## Tasks to perform
[1] In the blog post, why did the writer have to leave Officer Candidate School?
[2] According to the blog post, where was the writer attending Officer Candidate School?
[3] Repeat word for word the part of the blog post that opens with the words containing "Unfortunately in life, we" and closes with "plan in place.".

## Passage shown
--

EDITOR’S NOTE: This is a repost from my old blog. Original Post 4/18/11

Do you have a friend or colleague that is getting ready to start a new job? Perhaps you know someone that will be starting a new weight-loss diet. Maybe you even have a best friend that is on the verge of becoming engaged to get married. Most of us have planned for a spring break or summer vacation by working on our “beach bodies.” Have you ever noticed that major events in our lives cause us to plan and begin working in advance? Before starting a new job or semester of school we spend our free time finishing tasks and enjoying our last few days of peace. Men (and women) will often put off an engagement long enough to embrace the remainder of their freedom as a bachelor. Prior to starting a new diet, people are sure to partake of holiday foods and the “last meal.”

Unfortunately in life, we are rarely afforded the opportunity to plan ahead for tragedy. We can’t simply schedule when chaos and calamity will occur. Too often disaster happens when we seem to be least prepared. The death of a family member, a car accident, personal injury, termination of employment and a myriad of trials are certain to be around the next corner. However many of us don’t plan or prepare as we could. That lack of preparation may be due to busyness, ignorance or denial.  Whatever the reason, we should ask ourselves “What would I do if I knew “it” was to occur?”Whether we experience a simple bump in the road or an entire detour, we should already have a tentative plan in place.

I have just experienced one of the most frustrating and disappointing weeks of my life. Until two weeks ago I was participating as a student in Officer Candidate School (OCS) for the Indiana Army National Guard at Fort Benning, Georgia. During school, I was actively engaged in classes every day, fulfilling leadership responsibilities, working with my squad, and physically getting ARMY strongER in order to become commissioned as a second lieutenant. However, after enduring an unprecedented amount of pain, I learned that I developed a bad stress fracture in my left ankle. Unfortunately, this injury was serious enough to remove me from OCS to allow my ankle to properly heal.

Before I knew it, I was packed and heading to the airport. Now I am back home with strict instructions from my doctor that the only way to recover is to stay off of my ankle. Basically that restricts me from any physical activity and even limits me from walking or standing for long periods of time. Anyone that knows me…can testify it is nearly impossible for me to even sit still. This past week I began to realize that the simplest tasks were no longer easy.

One of the most difficult aspects of this whole situation is that I went from maintaining an extremely active schedule at Fort Benning to literally doing nothing physical all day. I found myself with the strongest urge to just go for a long run. I would have been happy to jump on a bike, treadmill or just do one hundred jumping jacks!! My emotions ran high this week in that I am frustrated with my physical limitations and disappointed in not being able to finish OCS at this point.

--

## Entries
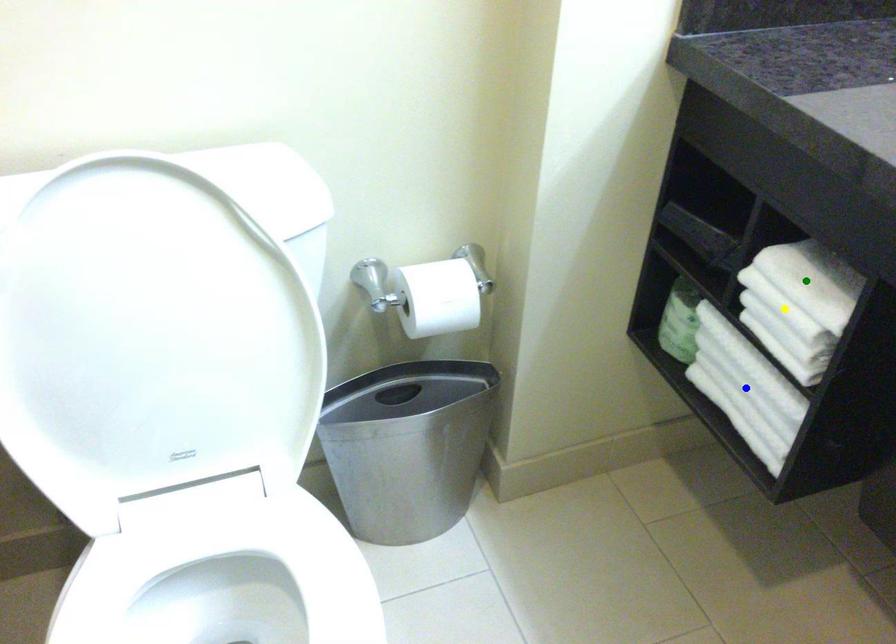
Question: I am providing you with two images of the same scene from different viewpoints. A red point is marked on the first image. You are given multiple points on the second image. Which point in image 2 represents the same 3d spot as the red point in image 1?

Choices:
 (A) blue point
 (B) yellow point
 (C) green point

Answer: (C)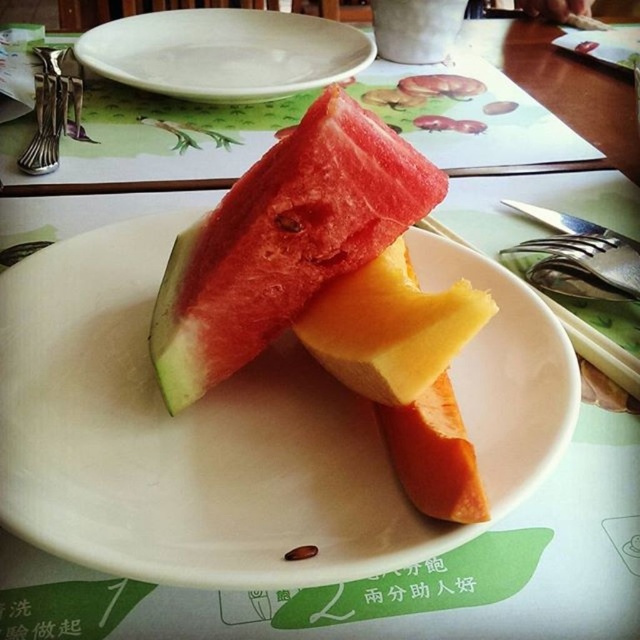
Where is the yellow smooth melon at center located in the image?

The yellow smooth melon at center is located at point coordinates of approximately 0.512 on the x axis and 0.611 on the y axis.

You are a food critic analyzing the placement of the seed on the plate. The seed is located at point (284, 241). Which food item on the plate does this seed belong to?

The seed at point (284, 241) is on the red matte watermelon at center.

--

## Results for the exercise
[1] The writer had a bad stress fracture in the left ankle. The injury was serious enough that the writer was removed from the school so the ankle could heal properly.

[2] At Fort Benning, Georgia.

[3]
Unfortunately in life, we are rarely afforded the opportunity to plan ahead for tragedy. We can’t simply schedule when chaos and calamity will occur. Too often disaster happens when we seem to be least prepared. The death of a family member, a car accident, personal injury, termination of employment and a myriad of trials are certain to be around the next corner. However many of us don’t plan or prepare as we could. That lack of preparation may be due to busyness, ignorance or denial.  Whatever the reason, we should ask ourselves “What would I do if I knew “it” was to occur?”Whether we experience a simple bump in the road or an entire detour, we should already have a tentative plan in place.